Ahmed Wali Karzai was assassinated this morning. Two weeks ago, Matthieu Aikins reported on the push to make Hamid Karzai’s half-brother a provincial governor:
Last Wednesday, nearly 200 tribal elders and other notables from Kandahar Province convened in the Roshan Plaza in downtown Kabul. The group was a who’s who of pro-government figures, among them Agha Lalai Dastegiri, Fazluddin Agha, and Bacha Sherzai, brother of former governor Gul Agha. They had gathered to petition President Hamid Karzai to appoint his brother Ahmed Wali Karzai as the next governor of the province. (The current leader, Afghan-Canadian Tooryalai Wesa, is widely reputed to be looking for a way out of his job.) The meeting was part of a week-long junket, and according to several people who attended, the cost, which would have been as high as several hundred thousand dollars, was paid by Ahmed Wali Karzai himself. …

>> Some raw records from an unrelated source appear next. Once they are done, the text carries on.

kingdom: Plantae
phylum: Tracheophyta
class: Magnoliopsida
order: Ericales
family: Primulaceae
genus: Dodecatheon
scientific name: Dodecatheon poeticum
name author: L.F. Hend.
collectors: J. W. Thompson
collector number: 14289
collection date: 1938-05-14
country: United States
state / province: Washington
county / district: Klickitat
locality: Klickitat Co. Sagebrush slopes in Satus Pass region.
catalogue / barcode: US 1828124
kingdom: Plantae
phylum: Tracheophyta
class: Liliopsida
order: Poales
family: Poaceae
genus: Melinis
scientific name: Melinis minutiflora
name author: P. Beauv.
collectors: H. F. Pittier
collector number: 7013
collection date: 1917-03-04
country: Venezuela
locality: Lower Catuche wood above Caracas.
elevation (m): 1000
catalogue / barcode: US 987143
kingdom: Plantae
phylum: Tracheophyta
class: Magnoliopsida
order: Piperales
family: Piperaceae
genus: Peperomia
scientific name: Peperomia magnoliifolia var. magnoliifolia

The campaign to make Ahmed Wali governor of southern Afghanistan’s most important province has become a topic of earnest discussion in Kabul policy circles since that meeting. Yet from what I’ve heard, the reaction has been relatively muted among diplomats and senior military officers, aside from some apprehension over how such an appointment might play in the press. The sentiment seems to be that since Ahmed Wali is already the de facto governor, actually giving him the job might make him more accountable.
Such a development would bring to an inauspicious close the long-running debate about what to do with a problem like Ahmed Wali. In the past three years, the president’s brother has been accused (mostly by American sources cited in the New York Times) of being involved in the heroin trade and of being paid by the CIA to run illegal militias. He also has close ties to Akhtar Mohammad and Ruhollah, the muscle behind the notorious convoy operations of Watan Risk Management, a now-blacklisted entity whose problematic links with insurgents were detailed in the congressional Host Nations Trucking Report.
So what to do with Ahmed Wali? Pressure Hamid to move him out of Kandahar? Put him on the JPEL “kill/capture” list? Work with him, in the hope that he’ll mend his ways? Or marginalize him by building “capacity” around the office of the current governor, Tooryalai Wesa?